**Your goal**
Repeat exactly, and only, the lines below starting at the line that contains "MPI_Init(), MPI_Finalize(), MPI_*" and ending at the line that contains "(159, 1501) none", inclusive of both.

**Entries provided**
/---

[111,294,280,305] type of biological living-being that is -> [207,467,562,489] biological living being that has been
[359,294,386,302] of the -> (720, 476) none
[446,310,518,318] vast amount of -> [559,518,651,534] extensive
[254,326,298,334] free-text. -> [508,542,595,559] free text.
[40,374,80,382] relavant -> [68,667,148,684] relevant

\---
/---

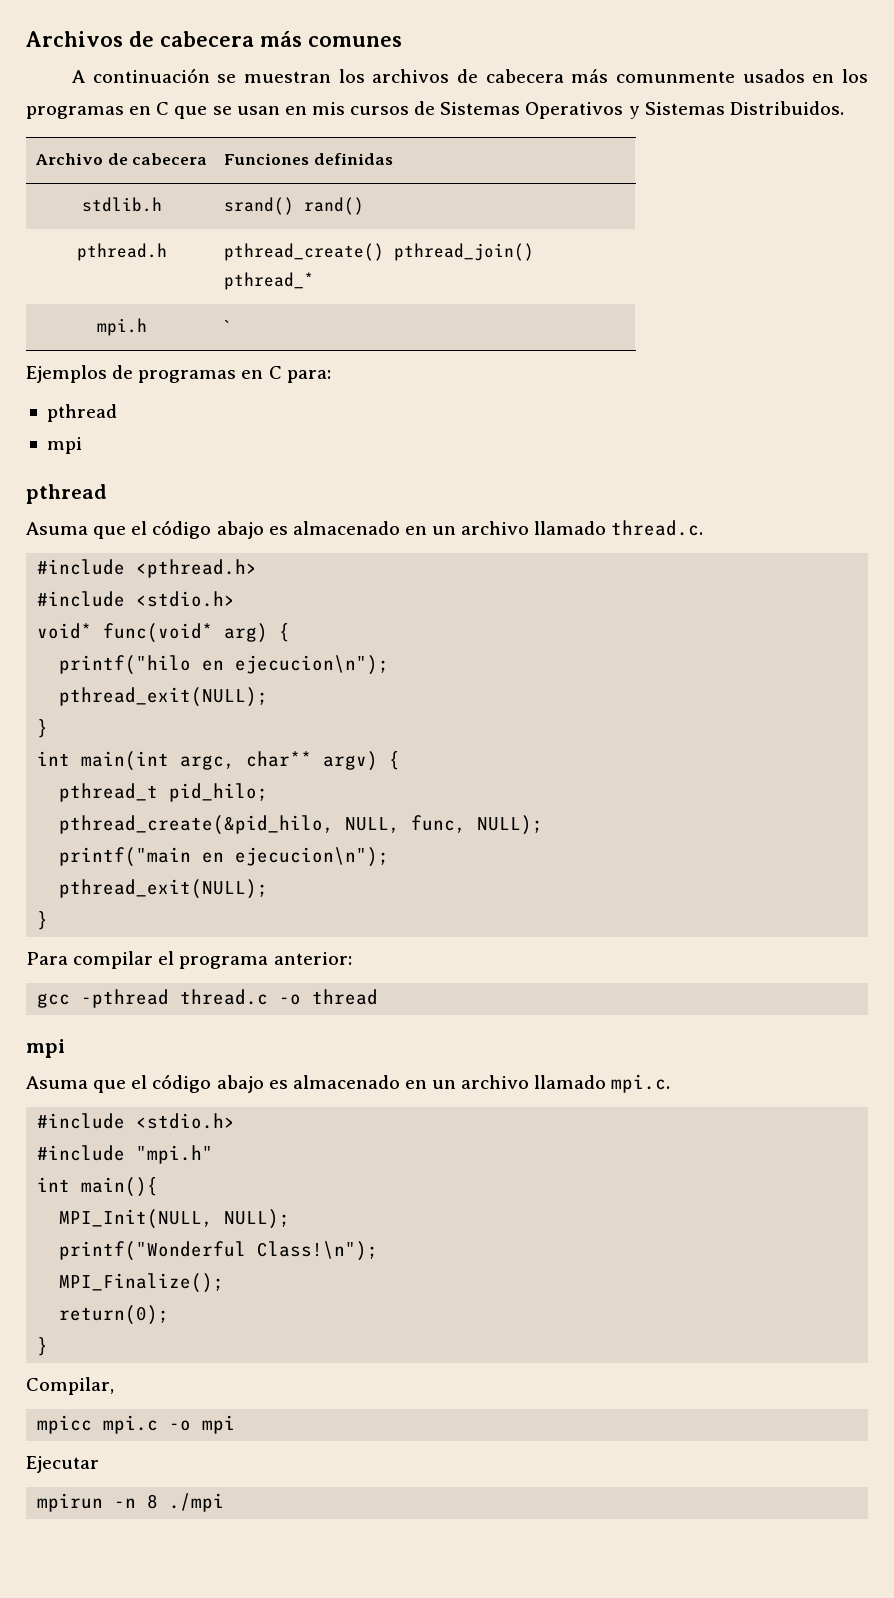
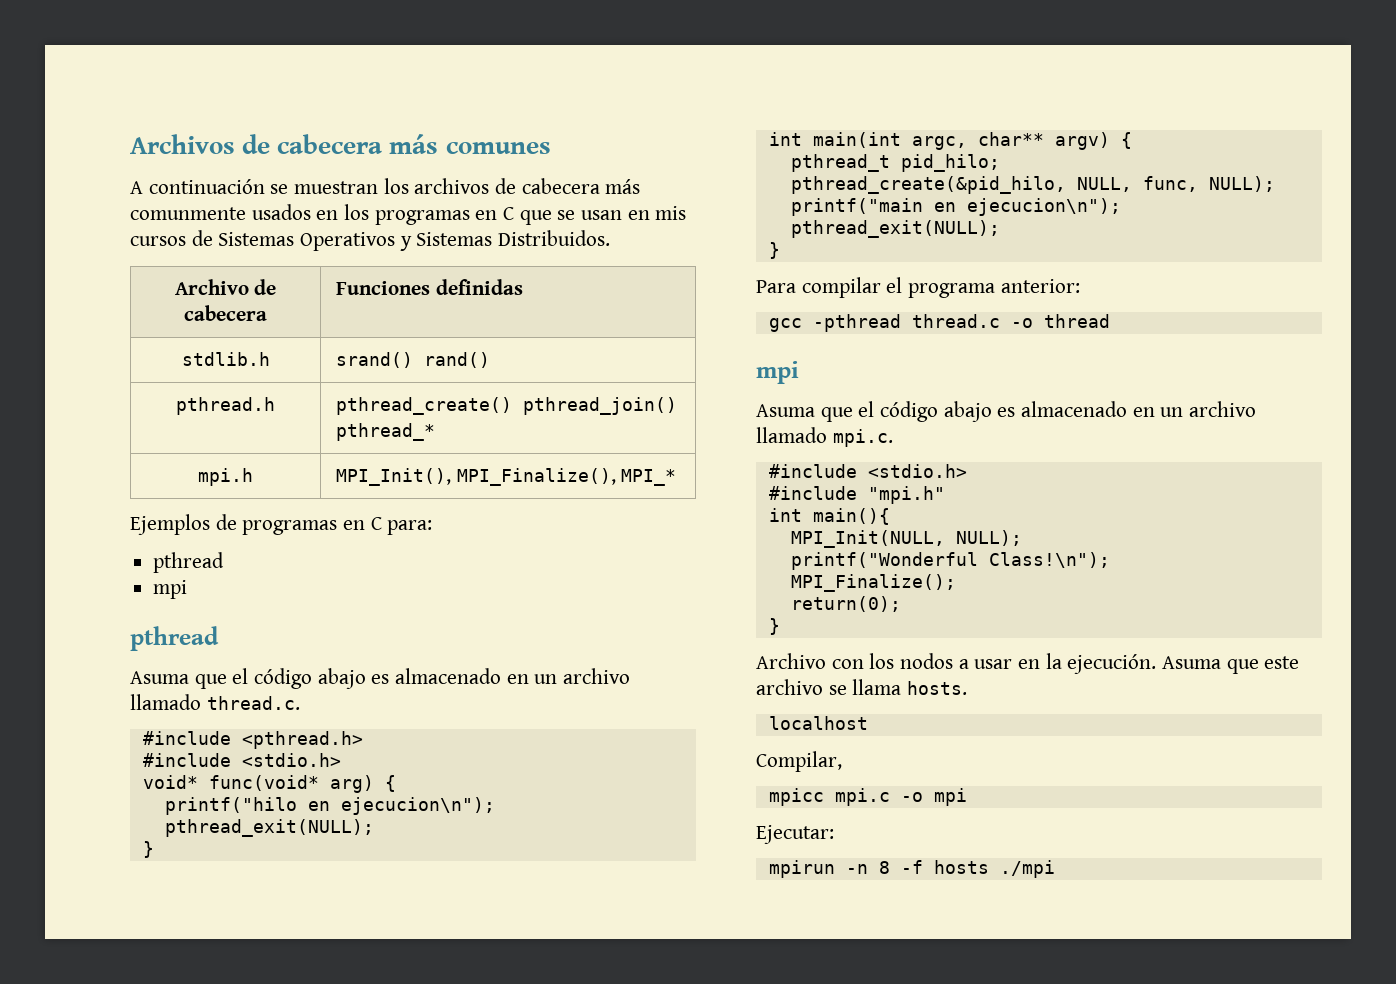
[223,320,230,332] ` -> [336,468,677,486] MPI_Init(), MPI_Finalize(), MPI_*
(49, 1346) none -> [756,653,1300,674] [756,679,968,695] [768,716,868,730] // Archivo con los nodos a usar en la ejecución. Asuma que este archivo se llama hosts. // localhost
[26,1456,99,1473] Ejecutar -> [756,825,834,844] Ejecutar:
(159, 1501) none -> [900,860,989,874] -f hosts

\---

**Written answer**
[223,320,230,332] ` -> [336,468,677,486] MPI_Init(), MPI_Finalize(), MPI_*
(49, 1346) none -> [756,653,1300,674] [756,679,968,695] [768,716,868,730] // Archivo con los nodos a usar en la ejecución. Asuma que este archivo se llama hosts. // localhost
[26,1456,99,1473] Ejecutar -> [756,825,834,844] Ejecutar:
(159, 1501) none -> [900,860,989,874] -f hosts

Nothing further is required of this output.